The assault did not end there. The next morning, a mob of around 100 people attacked the girls’ home, and as many as 17 members of the Muslim family were badly injured in the violence. Three of the injured died later and a fourth, Rizwan, who works in a hair cutting salon in Delhi, was injured severely with bullet injuries in his neck, and thereafter succumbed to his injuries. In all, four people, including a woman, were killed in the violence, all Muslims. The fact that all the deceased and the injured belong to one family is proof that the girls’ family had only gone to beseech the elders of the deviant boys to rein them in, rather than express any community driven sentiment.
Clearly, fair reporting was not the newspaper’s aim. The tendencies in large circulating newspapers to play the sinister political tune of the Hindutva right goes back decades, heightened during the aggressive mobilization of the majoritarian right in the mid 1980s.
These observations by the late media analyst Praful Bidwai, in Communalism Combat, August 1997, bear recall. The article was in an issue of the journal that was assessing 50 Years of Indian Secularism, titled, “Media in Service of Communalism.” Bidwai writes:
One of the most important—and yet among the saddest-changes to have occurred in the Indian media over the past 50 years is its communalization, or at least, its opening up to communal influences as never before. The respectability that Hindutva has acquired among the upper and middle class elite of the despicable Ram temple campaign culminating in the destruction of the Babri mosque in December 1992, and in horrific pogroms and riots the following month, would have been quite inconceivable without the media’s complicity with and soft line on the sangh combine.

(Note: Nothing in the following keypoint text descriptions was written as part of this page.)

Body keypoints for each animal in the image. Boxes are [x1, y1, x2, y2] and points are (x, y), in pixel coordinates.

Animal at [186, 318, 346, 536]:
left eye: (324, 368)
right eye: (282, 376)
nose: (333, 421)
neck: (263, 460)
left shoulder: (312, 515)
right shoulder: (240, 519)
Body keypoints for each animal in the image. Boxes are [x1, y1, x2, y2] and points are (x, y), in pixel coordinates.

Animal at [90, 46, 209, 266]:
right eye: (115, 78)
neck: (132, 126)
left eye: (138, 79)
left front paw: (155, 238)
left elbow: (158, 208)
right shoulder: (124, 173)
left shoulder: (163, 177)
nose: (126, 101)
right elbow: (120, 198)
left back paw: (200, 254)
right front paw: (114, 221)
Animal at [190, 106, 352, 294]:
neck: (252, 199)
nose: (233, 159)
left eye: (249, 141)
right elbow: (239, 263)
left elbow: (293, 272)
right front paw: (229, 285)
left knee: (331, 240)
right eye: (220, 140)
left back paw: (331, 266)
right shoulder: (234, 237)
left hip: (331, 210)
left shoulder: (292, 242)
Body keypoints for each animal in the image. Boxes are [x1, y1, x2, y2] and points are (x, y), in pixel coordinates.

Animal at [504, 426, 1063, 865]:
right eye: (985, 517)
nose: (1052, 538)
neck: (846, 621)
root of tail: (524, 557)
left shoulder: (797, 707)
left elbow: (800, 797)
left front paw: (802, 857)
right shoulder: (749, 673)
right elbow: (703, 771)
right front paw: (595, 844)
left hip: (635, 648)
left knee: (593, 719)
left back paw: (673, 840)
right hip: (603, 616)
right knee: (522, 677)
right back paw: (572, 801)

It is also a fact of no mean consequence that the top journalists and columnists of India’s largest-circulation English-language magazine are not just BJP sympathizers, but hardcore RSS supporters, no less. Today, in most English-language newspapers and magazines-to a discussion of which this article is largely confined-pro-BJP articles, stories and leaders far out-number those that are strongly secular or liberal and left-wing in character.
This is a far cry from the early years of independence when the mainstream English-language press would treat the Jana Sangh, and in particular the RSS, as politically unacceptable, and as part of the lunatic fringe, far beyond the secular-democratic pale. This was only partly because of the trauma of Partition which witnessed the unfolding of the horrible consequences of communalism (of which the BJP is a legatee) and the assassination of Gandhi (the work, clearly and self-confessedly, of Hindutva).
It was also because the RSS Jana Sangh was seen as a fundamentally intolerant, parochial force that threatened unity, social cohesion and nation-building much in the way casteism or linguistic-regional chauvinism did.
It is this trend within the media which is today sharp and heightened with aggressive corporate control. Leave alone diversity and democratic coverage of trends and interests, this hegemonization threatens the very credibility of large sections of the Indian media today.